Well, another Christmas gig under our belts. Every standard, rock song, or carol that exists, I think we played them all.

The hall is really a vaulted entrance, and in a pinch holds 100 plus people, I think more than that were there.

We were set up with the bose L1 over my left shoulder and my wife standing with her flute beside me to the right of the keyboard.

So, it gets crowded, punch, shrimp, cookies cakes etc. Donation box for the food bank and prizes.

When it got really busy I could not hear my wife, even with my hearing aids cranked. This lasted a few minutes and I ended up playing 2 pieces solo and things 'calmed' down. I think we might have been competing for talking time and pushed their volumes up.

So we get home have a bowl of greul and some stale bread toasted and slathered with an animal byproduct. And my wife explains that she started player an octave above the normal one. Of course a flute player would know she has a crappy flute, no foot on it, and C is a chore at the bottom.
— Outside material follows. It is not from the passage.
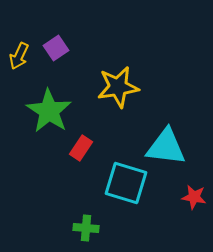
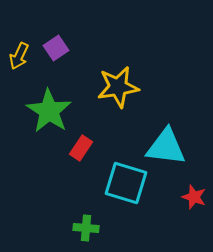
red star: rotated 10 degrees clockwise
Anyway she says if you play higher an octave it's easier to hear. Maybe for her. I have to get her to drag the thing out and play way up, maybe she's going past my hearing.
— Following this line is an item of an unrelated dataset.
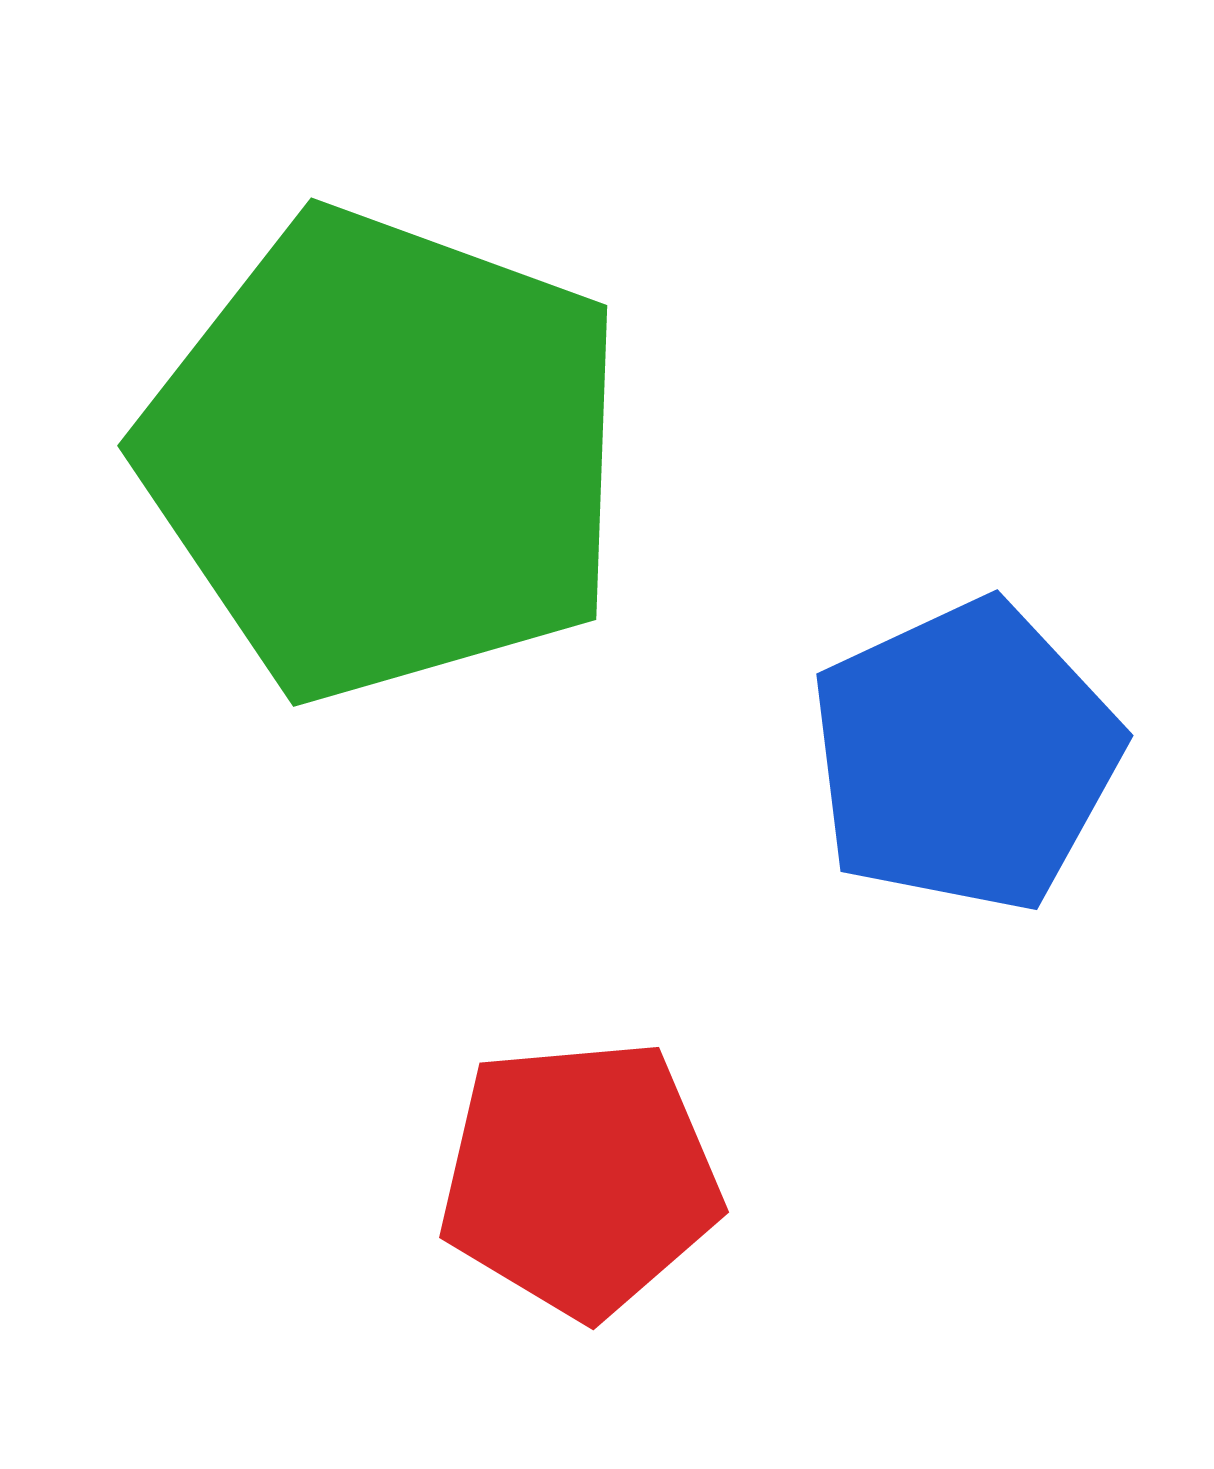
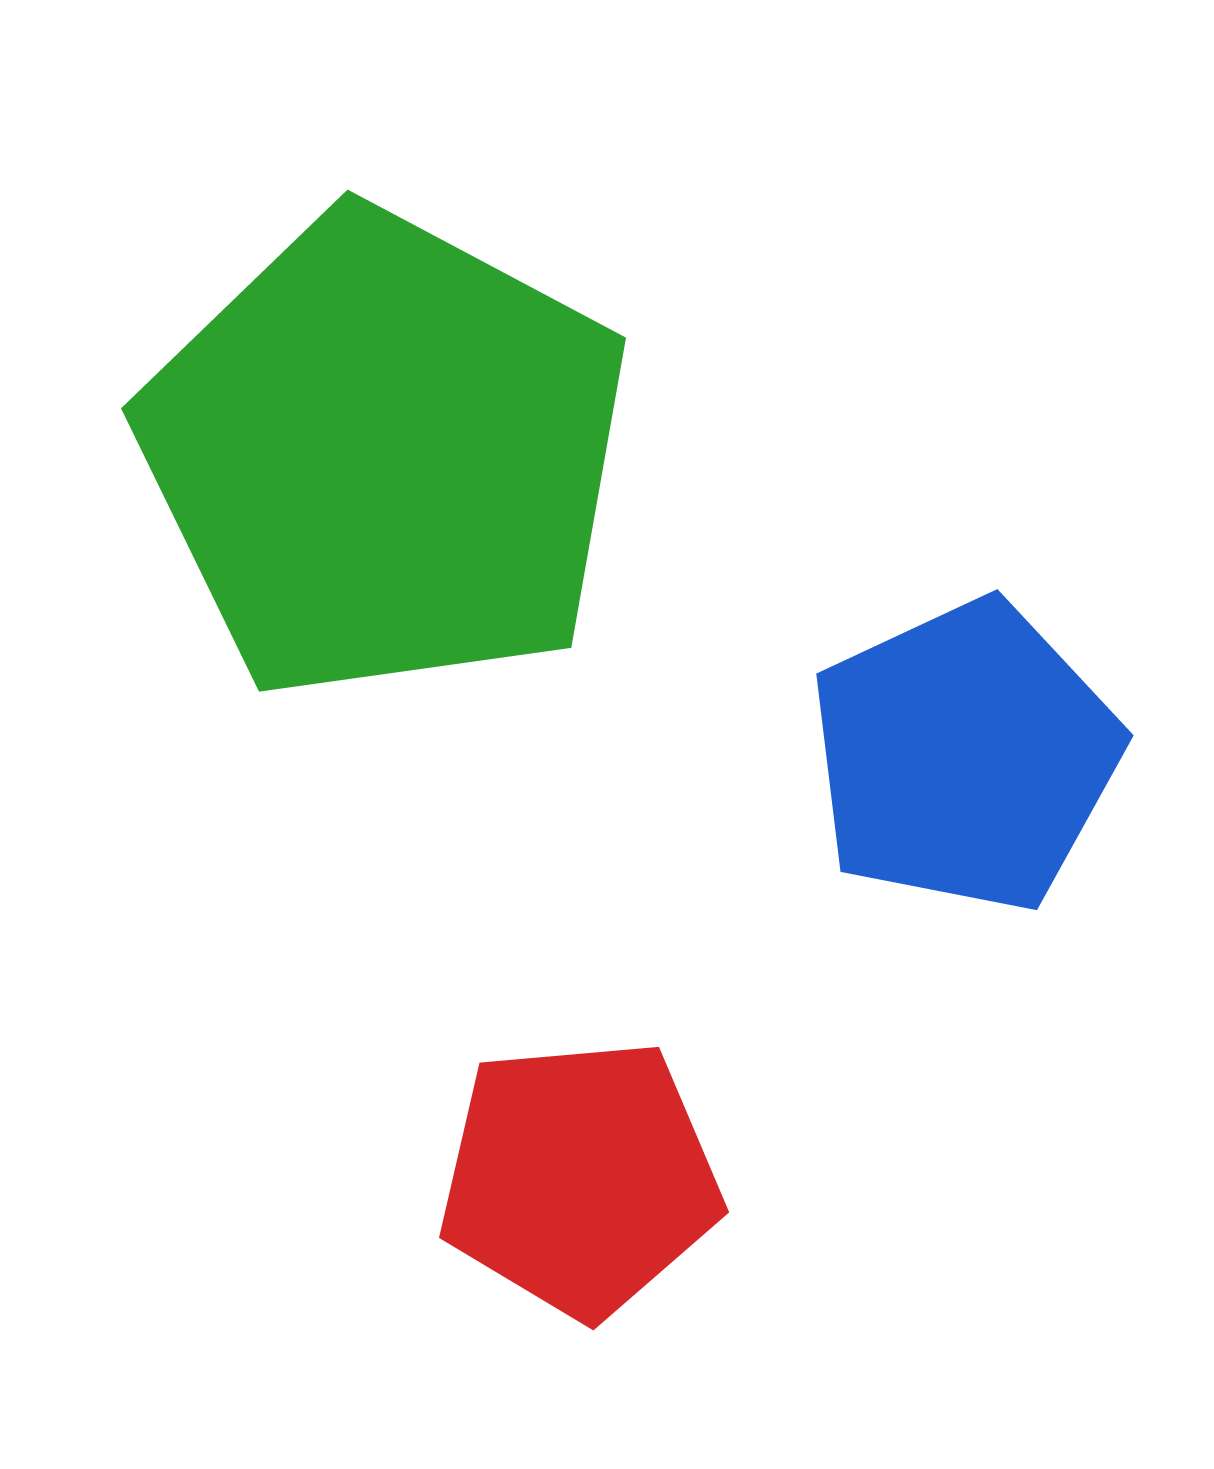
green pentagon: rotated 8 degrees clockwise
So I say (and when it comes to the 2 of us I remind her I'm always right cough cough) the higher the pitch the less distance it will travel.
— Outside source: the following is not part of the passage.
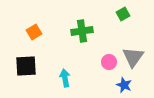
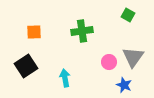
green square: moved 5 px right, 1 px down; rotated 32 degrees counterclockwise
orange square: rotated 28 degrees clockwise
black square: rotated 30 degrees counterclockwise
She says, "where do you come up with this crap?", and I reply, for the guys on the forum, they taught me this stuff, or I learned it in physics. (Don't mention the latter, I ran the high school physics department for 3 years LOL, I did all the work, set ups, lab tech, clean gear etc. super nerd), and I remember all kinds of things she wants me to forget. I digress, again.

SO, the questions are:

1. Does a higher pitched sound carry the same as the lower pitch at the same 'intensity'?

2. Would using a mic in that setting (I just didn't take one), help or would the 'audience' talk louder.

BTW, they always make a choir of 90 year old women who have christmas song sheets and yell out numbers. Right in the middle somewhere on old gal says When Irish Eyes are smiling. I had worked that out last week so I launched into it and told the flute player beside me where it was on her music stand. What a hoot. We went back go Angels we have heard on high. I've heard some when I'm high. (The latter is legal for me now).

I hope she's going to like the new yamaha flute I'm giving her for christmas.